How gold will perform in a U.S. recession

Commentary: Economic slowdown unlikely to have major impact

By Natalie Dempster

Natalie Dempster is investment research manager with the World Gold Council.

NEW YORK (MarketWatch) -- Macro economic data and the U.S. Federal Reserve Bank's swift loosening in monetary policy underline the risk that the U.S. economy is on the brink of, or already in, recession. Not surprisingly, consumers are distinctly less confident now than they were just one quarter ago and leading indicators suggest that worse is to come.

There are obvious winners and losers in terms of asset performance in a recession.
Cyclical stocks, such as car manufacturers and homebuilders, as well as financial stocks tend to under perform as consumption is cut back and bank lending slows.
But it is not true of all stocks. "Defensive" stocks like biotechs or foodstuffs whose markets are largely unaffected by the economic cycle tend to perform well. So do fixed-income assets, as interest rates are lowered in a bid to boost consumer demand. Commodities, on the other hand, tend to under perform as slower economic growth reduces demand for the metals and energy used in the production of cyclical goods or in the provision of services.

During the recession that followed the high-tech bust, the Dow Jones Industrial Average index and Reuters/Jefferies CRB Commodities Index fell by 0.3% and 8.4% respectively, while U.S. 10-year bond futures rose by 1.9% and the NASSAQ Biotech index rose by 23.4%. But what about gold: how is the yellow metal likely to fare if the economy falls into recession?

An independent asset

Gold moves independently from the economic cycle. It's not difficult to understand why when one considers the diversity of its supply and demand base, the ultimate determinants of price movements.

Commodities typically fall during a recession, as noted, as the raw materials used in the production of non-essential goods and services declines. However, demand for gold as an intermediate good is relatively small in comparison to many other commodities. Last year, just 14% of gold demand came from the industrial sector (mainly electronics). This is in stark contrast to base metals and even other precious metals, where the vast majority of demand comes from industry. As a result, gold is much less vulnerable to the vagaries of the economic cycle. That said, demand for gold in electronics is likely to fall if the economy falls into recession as consumer spending on non-essential electronics goods declines.

A U.S. recession would undoubtedly have negative implications for gold jewelry demand in America, as consumer spending slows. However, this negative implication could be at least partially offset by the higher share of gold jewelry in the retail market. Moreover, gold is much less vulnerable than other jewelry materials, such as diamonds or platinum, to a U.S. recession as far more demand for gold comes from outside of the U.S. -- 70% of diamond jewelry demand comes from the U.S. market, compared with just 10% for gold.

The final source of demand comes from investors. Investors buy gold for many reasons. Chief among these are gold's inflation and dollar-hedging properties, both of which have been proven over long periods of time.
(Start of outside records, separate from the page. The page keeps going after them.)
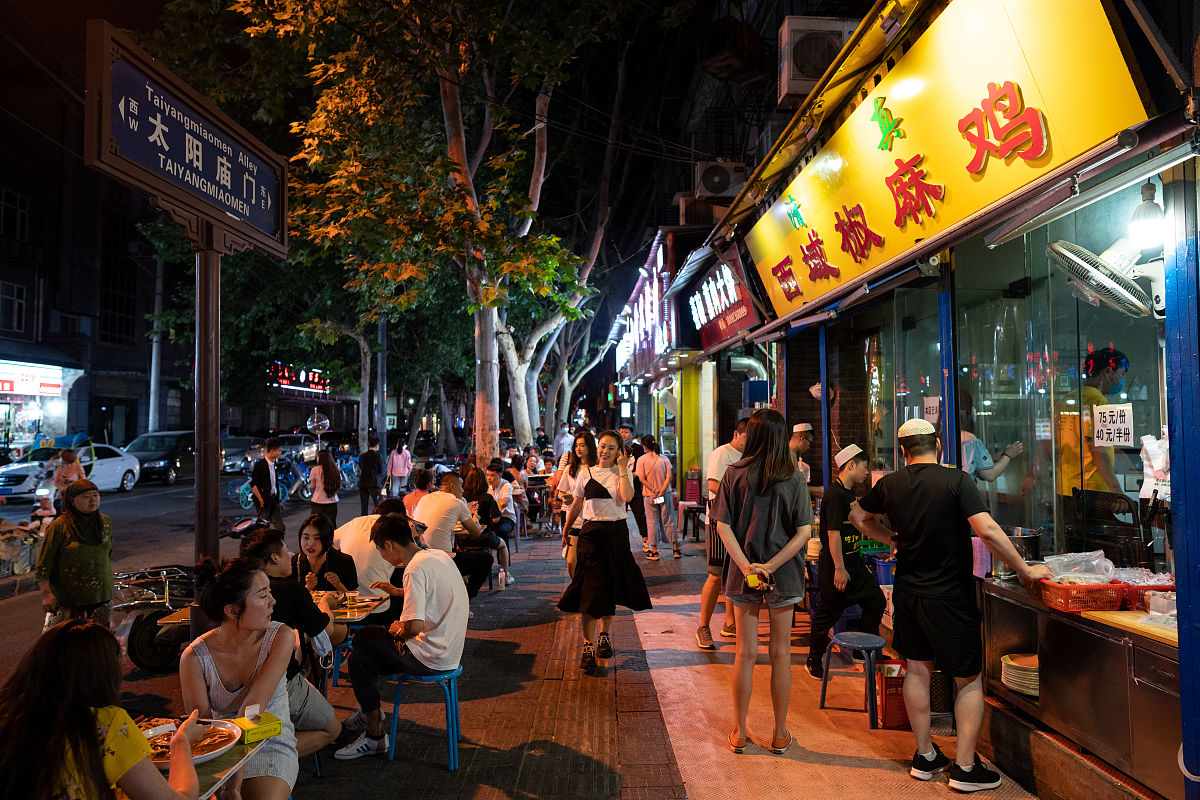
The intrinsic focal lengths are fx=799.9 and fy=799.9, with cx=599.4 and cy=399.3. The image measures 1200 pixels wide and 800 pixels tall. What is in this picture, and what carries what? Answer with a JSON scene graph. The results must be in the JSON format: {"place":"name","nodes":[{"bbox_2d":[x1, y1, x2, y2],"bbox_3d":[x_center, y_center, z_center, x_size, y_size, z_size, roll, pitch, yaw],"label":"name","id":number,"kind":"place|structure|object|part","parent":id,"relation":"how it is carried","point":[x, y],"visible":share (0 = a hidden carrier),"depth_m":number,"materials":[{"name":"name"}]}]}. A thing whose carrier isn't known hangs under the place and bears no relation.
{"place":"outdoors","nodes":[
{"label":"outdoors","id":0,"kind":"place"},
{"bbox_2d":[1,59,161,454],"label":"building","id":1,"kind":"structure","parent":0,"point":[135,427],"depth_m":33.19,"materials":[{"name":"brick"}]},
{"bbox_2d":[0,279,26,333],"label":"window","id":2,"kind":"structure","parent":1,"relation":"in","point":[17,302],"depth_m":26.13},
{"bbox_2d":[0,188,30,240],"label":"window","id":3,"kind":"structure","parent":1,"relation":"in","point":[22,211],"depth_m":24.71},
{"bbox_2d":[0,360,70,396],"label":"shop sign","id":4,"kind":"object","parent":1,"relation":"attached to","point":[8,388],"visible":0.96,"depth_m":26.03,"materials":[{"name":"white plastic"}]},
{"bbox_2d":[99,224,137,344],"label":"window","id":5,"kind":"structure","parent":1,"relation":"in","point":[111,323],"depth_m":31.70,"materials":[{"name":"black glass"}]},
{"bbox_2d":[0,617,206,799],"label":"woman","id":6,"kind":"object","parent":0,"point":[62,731],"visible":1,"depth_m":2.15},
{"bbox_2d":[148,251,164,432],"bbox_3d":[-16.481,-2.066,29.782,0.776,10.033,0.416,0,-1,-2],"label":"utility pole","id":7,"kind":"object","parent":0,"point":[153,381],"visible":0.73,"depth_m":29.65,"materials":[{"name":"grey concrete"}]},
{"bbox_2d":[0,468,392,710],"label":"road","id":8,"kind":"structure","parent":0,"point":[149,488],"materials":[{"name":"grey asphalt"}]},
{"bbox_2d":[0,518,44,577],"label":"cart","id":9,"kind":"object","parent":8,"relation":"on","point":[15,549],"visible":0.78,"depth_m":9.59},
{"bbox_2d":[52,446,83,502],"bbox_3d":[-7.963,1.344,11.993,0.508,1.178,0.545,1,-2,-26],"label":"person","id":10,"kind":"object","parent":8,"relation":"on","point":[66,455],"visible":0.58,"depth_m":11.91},
{"bbox_2d":[0,440,141,497],"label":"white car","id":11,"kind":"object","parent":8,"relation":"on","point":[106,469],"visible":0.68,"depth_m":21.16,"materials":[{"name":"white metal"}]},
{"bbox_2d":[36,478,114,628],"bbox_3d":[-3.735,1.218,5.712,0.494,1.221,0.555,0,-1,-2],"label":"woman","id":12,"kind":"object","parent":8,"relation":"on","point":[90,551],"visible":0.87,"depth_m":5.62},
{"bbox_2d":[111,563,195,672],"bbox_3d":[-3.223,1.605,6.391,0.799,0.960,1.523,-1,-2,41],"label":"motorcycle","id":13,"kind":"object","parent":8,"relation":"on","point":[151,644],"visible":0.62,"depth_m":6.10,"materials":[{"name":"black metal"}]},
{"bbox_2d":[120,431,196,485],"bbox_3d":[-14.590,1.951,26.602,1.770,1.621,4.707,0,-1,-2],"label":"car","id":14,"kind":"object","parent":8,"relation":"on","point":[156,446],"visible":0.7,"depth_m":25.88,"materials":[{"name":"metal"}]},
{"bbox_2d":[219,435,265,472],"bbox_3d":[-14.106,2.192,31.482,1.866,1.599,5.003,0,-1,-2],"label":"car","id":15,"kind":"object","parent":8,"relation":"on","point":[226,460],"visible":0.53,"depth_m":30.46,"materials":[{"name":"metal"}]},
{"bbox_2d":[250,439,284,533],"bbox_3d":[-4.810,1.362,11.556,0.441,1.505,0.537,-1,-2,16],"label":"man","id":16,"kind":"object","parent":8,"relation":"on","point":[264,479],"visible":0.93,"depth_m":11.45},
{"bbox_2d":[229,453,310,509],"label":"bicycle","id":17,"kind":"object","parent":8,"relation":"on","point":[243,500],"visible":0.64,"depth_m":18.72,"materials":[{"name":"blue metal"}]},
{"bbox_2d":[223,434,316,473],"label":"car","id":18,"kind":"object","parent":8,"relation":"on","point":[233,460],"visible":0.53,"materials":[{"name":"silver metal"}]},
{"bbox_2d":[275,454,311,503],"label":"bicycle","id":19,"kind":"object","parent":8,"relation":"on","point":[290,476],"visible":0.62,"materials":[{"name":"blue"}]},
{"bbox_2d":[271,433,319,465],"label":"car","id":20,"kind":"object","parent":8,"relation":"on","point":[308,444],"visible":0.49,"depth_m":32.25,"materials":[{"name":"metal"}]},
{"bbox_2d":[308,446,340,525],"bbox_3d":[-4.105,1.424,11.958,0.476,1.367,0.518,0,-1,-2],"label":"woman","id":21,"kind":"object","parent":8,"relation":"on","point":[329,469],"visible":0.89,"depth_m":11.87},
{"bbox_2d":[337,451,360,490],"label":"bicycle","id":22,"kind":"object","parent":8,"relation":"on","point":[348,469],"visible":0.6,"depth_m":23.20,"materials":[{"name":"blue metal"}]},
{"bbox_2d":[357,434,383,514],"bbox_3d":[-4.533,1.526,15.836,0.525,1.607,0.601,0,-1,-2],"label":"man","id":23,"kind":"object","parent":8,"relation":"on","point":[367,476],"visible":0.99,"depth_m":15.68},
{"bbox_2d":[193,232,221,568],"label":"sign pole","id":24,"kind":"object","parent":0,"point":[214,530],"visible":0.67,"depth_m":4.49,"materials":[{"name":"brown metal"}]},
{"bbox_2d":[84,16,289,260],"bbox_3d":[-2.113,-1.239,4.235,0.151,0.809,1.684,0,-1,-2],"label":"street sign","id":25,"kind":"object","parent":24,"relation":"attached to","point":[243,215],"visible":0.98,"depth_m":4.04,"materials":[{"name":"blue metal"}]},
{"bbox_2d":[176,556,301,799],"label":"woman","id":26,"kind":"object","parent":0,"point":[221,654],"visible":0.76,"depth_m":3.11},
{"bbox_2d":[268,362,331,393],"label":"neon sign","id":27,"kind":"object","parent":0,"point":[285,381],"visible":0.9,"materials":[{"name":"red"}]},
{"bbox_2d":[305,410,329,435],"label":"balloon","id":28,"kind":"object","parent":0,"point":[313,425],"visible":0.95,"depth_m":20.38,"materials":[{"name":"clear plastic"}]},
{"bbox_2d":[375,311,386,455],"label":"utility pole","id":29,"kind":"object","parent":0,"point":[381,397],"visible":0.62,"depth_m":23.31,"materials":[{"name":"grey metal"}]},
{"bbox_2d":[387,437,412,495],"bbox_3d":[-4.651,1.619,18.612,0.556,1.526,0.574,0,-1,-2],"label":"woman","id":30,"kind":"object","parent":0,"point":[398,474],"visible":0.96,"depth_m":18.48},
{"bbox_2d":[274,500,1056,799],"label":"pavement","id":31,"kind":"structure","parent":0,"point":[522,640],"materials":[{"name":"brick"}]},
{"bbox_2d":[139,714,277,799],"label":"table","id":32,"kind":"object","parent":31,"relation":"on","point":[203,777],"visible":0.31,"depth_m":2.67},
{"bbox_2d":[143,718,242,764],"bbox_3d":[-1.380,1.152,2.686,0.340,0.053,0.354,0,-1,-2],"label":"plate","id":33,"kind":"object","parent":32,"relation":"on","point":[198,756],"visible":0.63,"depth_m":2.71,"materials":[{"name":"white"}]},
{"bbox_2d":[233,709,281,743],"bbox_3d":[-1.209,1.135,2.810,0.128,0.083,0.149,1,-2,-43],"label":"tissue box","id":34,"kind":"object","parent":32,"relation":"on","point":[250,735],"visible":0.85,"depth_m":2.77,"materials":[{"name":"yellow"}]},
{"bbox_2d":[154,589,393,655],"bbox_3d":[-1.904,1.606,4.816,0.997,0.689,0.887,0,-1,-2],"label":"table","id":35,"kind":"object","parent":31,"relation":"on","point":[351,619],"visible":0.26,"depth_m":4.78,"materials":[{"name":"brown wood"}]},
{"bbox_2d":[238,524,346,751],"bbox_3d":[-1.632,1.274,4.072,0.592,1.183,0.612,0,-2,10],"label":"man","id":36,"kind":"object","parent":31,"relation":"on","point":[320,712],"visible":0.47,"depth_m":4.06},
{"bbox_2d":[294,513,358,593],"bbox_3d":[-1.924,1.288,5.546,0.509,0.891,0.536,0,-1,-2],"label":"woman","id":37,"kind":"object","parent":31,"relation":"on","point":[322,551],"visible":0.63,"depth_m":5.56},
{"bbox_2d":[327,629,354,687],"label":"blue stool","id":38,"kind":"object","parent":31,"relation":"on","point":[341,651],"visible":0.32,"depth_m":5.43,"materials":[{"name":"blue plastic"}]},
{"bbox_2d":[331,502,399,593],"bbox_3d":[-1.805,1.293,6.182,0.671,0.981,0.613,0,-2,11],"label":"person","id":39,"kind":"object","parent":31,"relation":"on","point":[355,535],"visible":0.5,"depth_m":6.01},
{"bbox_2d":[178,0,635,463],"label":"tree","id":40,"kind":"object","parent":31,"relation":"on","point":[447,134],"visible":0.92,"depth_m":12.48,"materials":[{"name":"plant"}]},
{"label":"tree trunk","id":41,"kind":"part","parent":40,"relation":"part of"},
{"label":"tree trunk","id":42,"kind":"part","parent":40,"relation":"part of","materials":[{"name":"wood"}]},
{"bbox_2d":[402,468,433,516],"bbox_3d":[-2.210,1.418,9.987,0.579,1.070,0.598,0,-1,-2],"label":"person","id":43,"kind":"object","parent":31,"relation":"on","point":[414,497],"visible":0.49,"depth_m":9.91},
{"bbox_2d":[386,666,462,770],"bbox_3d":[-0.962,1.739,4.461,0.411,0.535,0.430,0,-1,-2],"label":"blue stool","id":44,"kind":"object","parent":31,"relation":"on","point":[452,763],"visible":0.71,"depth_m":4.34,"materials":[{"name":"blue plastic"}]},
{"bbox_2d":[335,514,471,759],"bbox_3d":[-1.035,1.262,4.419,0.689,1.188,0.689,-1,-2,19],"label":"man","id":45,"kind":"object","parent":44,"relation":"on","point":[437,623],"visible":0.99,"depth_m":4.27},
{"bbox_2d":[411,470,494,594],"bbox_3d":[-1.482,1.392,7.904,0.767,1.209,0.757,-1,-2,28],"label":"man","id":46,"kind":"object","parent":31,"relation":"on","point":[447,504],"visible":0.81,"depth_m":7.71},
{"bbox_2d":[459,467,512,588],"bbox_3d":[-1.330,1.467,8.954,0.655,1.289,0.675,0,-1,-2],"label":"woman","id":47,"kind":"object","parent":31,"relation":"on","point":[484,500],"visible":0.68,"depth_m":8.89},
{"bbox_2d":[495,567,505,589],"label":"bottle","id":48,"kind":"object","parent":31,"relation":"on","point":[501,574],"visible":1,"depth_m":8.65,"materials":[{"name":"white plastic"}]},
{"bbox_2d":[485,460,517,537],"bbox_3d":[-1.465,1.498,11.420,0.606,1.112,0.650,0,-2,10],"label":"person","id":49,"kind":"object","parent":31,"relation":"on","point":[499,483],"visible":0.66,"depth_m":11.37},
{"bbox_2d":[553,424,574,460],"bbox_3d":[-0.841,1.382,18.744,0.646,1.486,0.688,-1,-2,32],"label":"person","id":50,"kind":"object","parent":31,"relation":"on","point":[564,439],"visible":0.64,"depth_m":18.52},
{"bbox_2d":[554,429,599,577],"bbox_3d":[-0.150,1.056,7.224,0.512,1.459,0.568,0,-1,-2],"label":"woman","id":51,"kind":"object","parent":31,"relation":"on","point":[583,453],"visible":0.48,"depth_m":7.22},
{"bbox_2d":[557,431,651,672],"bbox_3d":[0.040,1.111,5.886,0.673,1.692,0.768,0,-1,-2],"label":"woman","id":52,"kind":"object","parent":31,"relation":"on","point":[614,544],"visible":0.99,"depth_m":5.74},
{"bbox_2d":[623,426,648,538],"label":"person","id":53,"kind":"object","parent":31,"relation":"on","point":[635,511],"visible":0.53,"depth_m":11.74},
{"bbox_2d":[636,434,675,559],"bbox_3d":[0.758,1.373,11.127,0.554,1.669,0.611,0,-1,-2],"label":"woman","id":54,"kind":"object","parent":31,"relation":"on","point":[654,460],"visible":0.99,"depth_m":11.00},
{"bbox_2d":[676,499,704,542],"bbox_3d":[1.504,1.977,12.861,0.496,0.663,0.534,0,-1,-2],"label":"stool","id":55,"kind":"object","parent":31,"relation":"on","point":[693,509],"visible":0.77,"depth_m":12.76,"materials":[{"name":"black plastic"}]},
{"bbox_2d":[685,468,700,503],"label":"stacked stools","id":56,"kind":"object","parent":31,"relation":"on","point":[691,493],"visible":0.95,"depth_m":13.67,"materials":[{"name":"red"}]},
{"bbox_2d":[695,418,748,650],"bbox_3d":[1.107,1.075,6.382,0.675,1.764,0.566,1,-2,-32],"label":"man","id":57,"kind":"object","parent":31,"relation":"on","point":[710,595],"visible":0.59,"depth_m":6.27},
{"bbox_2d":[714,407,812,755],"bbox_3d":[0.913,0.977,4.446,0.540,1.819,0.673,0,-1,-2],"label":"woman","id":58,"kind":"object","parent":31,"relation":"on","point":[743,509],"visible":0.99,"depth_m":4.32},
{"bbox_2d":[745,569,769,591],"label":"smartphone","id":59,"kind":"object","parent":58,"relation":"in","point":[754,579],"visible":0.97,"depth_m":4.27,"materials":[{"name":"yellow"}]},
{"bbox_2d":[787,421,814,488],"bbox_3d":[1.797,0.907,7.348,0.505,1.362,0.574,0,-2,-16],"label":"man","id":60,"kind":"object","parent":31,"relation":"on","point":[806,441],"visible":0.29,"depth_m":7.29},
{"bbox_2d":[809,442,884,681],"bbox_3d":[1.756,1.159,5.648,0.605,1.591,0.597,0,-2,-14],"label":"man","id":61,"kind":"object","parent":31,"relation":"on","point":[841,497],"visible":0.89,"depth_m":5.50},
{"bbox_2d":[818,631,884,726],"bbox_3d":[1.613,1.750,5.039,0.389,0.478,0.398,1,-2,-27],"label":"stool","id":62,"kind":"object","parent":31,"relation":"on","point":[870,661],"visible":0.96,"depth_m":4.96,"materials":[{"name":"blue plastic"}]},
{"bbox_2d":[877,658,908,729],"bbox_3d":[1.834,1.796,4.887,0.265,0.360,0.294,0,-1,-2],"label":"red crate","id":63,"kind":"object","parent":31,"relation":"on","point":[898,679],"visible":0.59,"depth_m":4.79,"materials":[{"name":"red plastic"}]},
{"bbox_2d":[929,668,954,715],"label":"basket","id":64,"kind":"object","parent":31,"relation":"on","point":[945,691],"visible":0.42,"depth_m":4.86,"materials":[{"name":"black"}]},
{"bbox_2d":[844,420,1050,795],"bbox_3d":[1.738,1.010,4.072,0.573,1.734,0.847,1,-2,-24],"label":"man","id":65,"kind":"object","parent":31,"relation":"on","point":[924,754],"visible":0.99,"depth_m":3.92},
{"bbox_2d":[641,0,1198,799],"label":"shop building","id":66,"kind":"structure","parent":0,"point":[1165,190],"depth_m":4.35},
{"bbox_2d":[615,236,679,377],"bbox_3d":[1.097,-1.906,19.281,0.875,2.771,9.251,0,-1,-2],"label":"illuminated sign","id":67,"kind":"object","parent":66,"relation":"attached to","point":[665,339],"visible":0.83,"depth_m":16.70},
{"bbox_2d":[694,160,747,197],"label":"air conditioner","id":68,"kind":"object","parent":66,"relation":"attached to","point":[715,178],"visible":0.91,"depth_m":11.08,"materials":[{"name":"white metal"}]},
{"bbox_2d":[687,248,760,350],"bbox_3d":[1.590,-1.343,10.751,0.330,1.191,2.917,0,-1,-2],"label":"red sign","id":69,"kind":"object","parent":66,"relation":"attached to","point":[731,323],"visible":0.93,"depth_m":10.45,"materials":[{"name":"red"}]},
{"bbox_2d":[775,16,855,102],"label":"air conditioner","id":70,"kind":"object","parent":66,"relation":"attached to","point":[811,73],"visible":0.74,"depth_m":7.45,"materials":[{"name":"white metal"}]},
{"bbox_2d":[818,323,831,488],"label":"blue post","id":71,"kind":"object","parent":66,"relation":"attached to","point":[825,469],"visible":0.68,"depth_m":7.09,"materials":[{"name":"blue metal"}]},
{"bbox_2d":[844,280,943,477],"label":"window","id":72,"kind":"structure","parent":66,"relation":"in","point":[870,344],"depth_m":6.45,"materials":[{"name":"glass"}]},
{"bbox_2d":[923,396,939,423],"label":"paper sign","id":73,"kind":"object","parent":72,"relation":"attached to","point":[931,404],"visible":0.76,"depth_m":5.76,"materials":[{"name":"white paper"}]},
{"bbox_2d":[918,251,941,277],"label":"spotlight","id":74,"kind":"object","parent":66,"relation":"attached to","point":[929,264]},
{"bbox_2d":[743,0,1147,321],"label":"yellow sign","id":75,"kind":"object","parent":66,"relation":"attached to","point":[832,257],"visible":0.9,"depth_m":4.27,"materials":[{"name":"yellow plastic"}]},
{"bbox_2d":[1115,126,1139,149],"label":"spotlight","id":76,"kind":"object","parent":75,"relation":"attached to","point":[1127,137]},
{"bbox_2d":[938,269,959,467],"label":"blue post","id":77,"kind":"object","parent":66,"relation":"attached to","point":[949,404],"visible":0.52,"depth_m":4.75,"materials":[{"name":"blue metal"}]},
{"bbox_2d":[955,388,1022,485],"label":"woman","id":78,"kind":"object","parent":66,"relation":"in","point":[975,460],"visible":0.29,"depth_m":5.03},
{"bbox_2d":[955,188,1166,579],"bbox_3d":[2.469,-0.044,4.194,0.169,2.024,2.042,0,-1,-2],"label":"shop window","id":79,"kind":"structure","parent":66,"relation":"in","point":[1055,355],"depth_m":4.29,"materials":[{"name":"glass"}]},
{"bbox_2d":[1092,402,1133,447],"bbox_3d":[2.535,0.129,3.951,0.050,0.214,0.215,0,-1,-2],"label":"paper sign","id":80,"kind":"object","parent":79,"relation":"attached to","point":[1104,434],"visible":0.98,"depth_m":3.95,"materials":[{"name":"white paper"}]},
{"bbox_2d":[1139,433,1171,501],"bbox_3d":[2.589,0.317,3.654,0.194,0.332,0.225,0,-1,-2],"label":"plastic bag","id":81,"kind":"object","parent":79,"relation":"hanging from","point":[1149,448],"visible":0.77,"depth_m":3.65,"materials":[{"name":"white plastic"}]},
{"bbox_2d":[981,575,1182,799],"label":"counter","id":82,"kind":"object","parent":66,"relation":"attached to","point":[1076,637],"visible":0.74,"depth_m":3.44,"materials":[{"name":"silver metal"}]},
{"bbox_2d":[995,527,1041,577],"bbox_3d":[2.249,0.831,4.351,0.262,0.240,0.275,0,-1,-2],"label":"metal pot","id":83,"kind":"object","parent":82,"relation":"on","point":[1029,544],"visible":0.65,"depth_m":4.27,"materials":[{"name":"silver metal"}]},
{"bbox_2d":[1000,652,1038,696],"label":"plate stack","id":84,"kind":"object","parent":82,"relation":"in","point":[1018,686],"visible":0.72,"depth_m":3.95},
{"bbox_2d":[1037,577,1125,611],"bbox_3d":[2.259,0.907,3.750,0.307,0.114,0.290,0,-1,-2],"label":"red basket","id":85,"kind":"object","parent":82,"relation":"on","point":[1100,586],"visible":0.82,"depth_m":3.65,"materials":[{"name":"red plastic"}]},
{"bbox_2d":[1043,550,1115,582],"bbox_3d":[2.338,0.825,3.900,0.311,0.174,0.281,0,-1,-2],"label":"plastic bag","id":86,"kind":"object","parent":85,"relation":"in","point":[1088,553],"visible":0.86,"depth_m":3.86,"materials":[{"name":"clear plastic"}]},
{"bbox_2d":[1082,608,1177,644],"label":"wooden board","id":87,"kind":"object","parent":82,"relation":"on","point":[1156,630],"visible":0.55,"depth_m":3.28,"materials":[{"name":"brown wood"}]},
{"bbox_2d":[1112,572,1175,611],"bbox_3d":[2.457,0.861,3.598,0.302,0.140,0.277,0,-1,-2],"label":"red basket","id":88,"kind":"object","parent":82,"relation":"on","point":[1161,588],"visible":0.62,"depth_m":3.54,"materials":[{"name":"red plastic"}]},
{"bbox_2d":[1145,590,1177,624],"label":"plastic container","id":89,"kind":"object","parent":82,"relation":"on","point":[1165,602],"visible":0.86,"depth_m":3.26,"materials":[{"name":"plastic"}]},
{"bbox_2d":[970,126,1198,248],"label":"awning","id":90,"kind":"object","parent":66,"relation":"attached to","point":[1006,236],"visible":0.97,"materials":[{"name":"metal"}]},
{"bbox_2d":[1061,346,1130,497],"bbox_3d":[2.774,0.290,4.479,0.553,1.224,0.814,0,-1,-2],"label":"man","id":91,"kind":"object","parent":66,"relation":"in","point":[1104,379],"visible":0.51,"depth_m":4.34},
{"bbox_2d":[1046,237,1161,321],"bbox_3d":[2.236,-0.535,3.428,0.538,0.382,0.399,0,-1,-2],"label":"wall fan","id":92,"kind":"object","parent":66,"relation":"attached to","point":[1072,257],"visible":0.94,"depth_m":3.39,"materials":[{"name":"white plastic"}]},
{"bbox_2d":[1072,488,1152,566],"bbox_3d":[2.797,0.955,4.389,0.508,0.920,0.525,0,-2,-19],"label":"chair","id":93,"kind":"object","parent":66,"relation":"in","point":[1109,511],"visible":0.62,"depth_m":4.30,"materials":[{"name":"black"}]},
{"bbox_2d":[1128,180,1165,251],"bbox_3d":[2.228,-0.735,3.228,0.177,0.275,0.170,0,-1,-2],"label":"lamp","id":94,"kind":"object","parent":66,"relation":"attached to","point":[1147,211],"visible":0.93,"depth_m":3.20,"materials":[{"name":"white"}]},
{"bbox_2d":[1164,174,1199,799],"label":"blue post","id":95,"kind":"object","parent":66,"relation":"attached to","point":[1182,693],"visible":0.99,"depth_m":3.01,"materials":[{"name":"blue metal"}]}
]}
How a recession affects investment demand would depend, in part, on how inflation and the dollar react.

The brewing recession has so far been positive for gold on both fronts. The dollar has continued its downward trajectory, while inflation has (unusually) headed higher. U.S. consumer prices increased at an annual rate of 4.0% in February this year, up from 2.4% just a year earlier. If these trends continue, investment demand for gold as an inflation and dollar hedge is likely to remain strong. And if the recession deepens concerns over the health of the U.S. banking sector, demand for gold as a safe haven asset is also likely to remain robust.

On the supply side, there are three main sources of gold supply: mine production, official sector sales and scrap or recycled gold. Mine production is by far the largest element, accounting for 70% of total supply last year. Changes in annual mine supply bear no relation to changes in U.S. or even global GDP growth. The upward trend in mine production that was underway in the late 1980s was not arrested by the 1990 recession (the U.S. economy suffered an outright contraction, while world GDP growth slowed to 1.6% from 2.9% the previous year). Nor was the downtrend in mining output that began in 2001 reversed by the sharp acceleration in world growth that followed.

Mine production is influenced by very specific factors, such as the level of exploration spending, the success or otherwise in discovering new gold deposits and the cost of extraction (some new discoveries may not be economically viable). Lead times in gold mining are often very long. It can take years to re-open a closed mine, let alone find and mine new reserves.

Central bank decisions to buy or sell gold (they remain net sellers) are also usually strategic in nature, rather than reactive to the economic cycle. The decision to buy or sell gold is often made years in advance and then carried out over a period of years. In Switzerland, for example, the proposition to sell gold (the first gold sales program) was first recommended by a group of experts in 1997. However, the actual sales program did not commence until May 2000, with the sales then taking place over a period of five years.

Scrap supply is influenced by many factors, perhaps the most important being price and price volatility, but recessions and periods of economic distress have also had an impact. The most dramatic example is when Korea was pushed into recession during the 1998 Asian currency crisis; its scrap supply increased by almost 200 tonnes as the government bought gold from the local populace in exchange for won-denominated bonds. It then sold the gold on the international market in order to raise the dollars necessary to avoid defaulting on its external debt.

In summary, a U.S. recession does not have negative implications for the gold price thanks to the unique drivers of gold demand and supply. The only element of demand likely to be affected by a recession is investment demand, but that in turn will depend on the "type" of recession. So far, the brewing recession has been positive for gold, as it has been accompanied by a rise in inflation and a falling dollar, which has boosted demand for gold as a dollar and inflation hedge.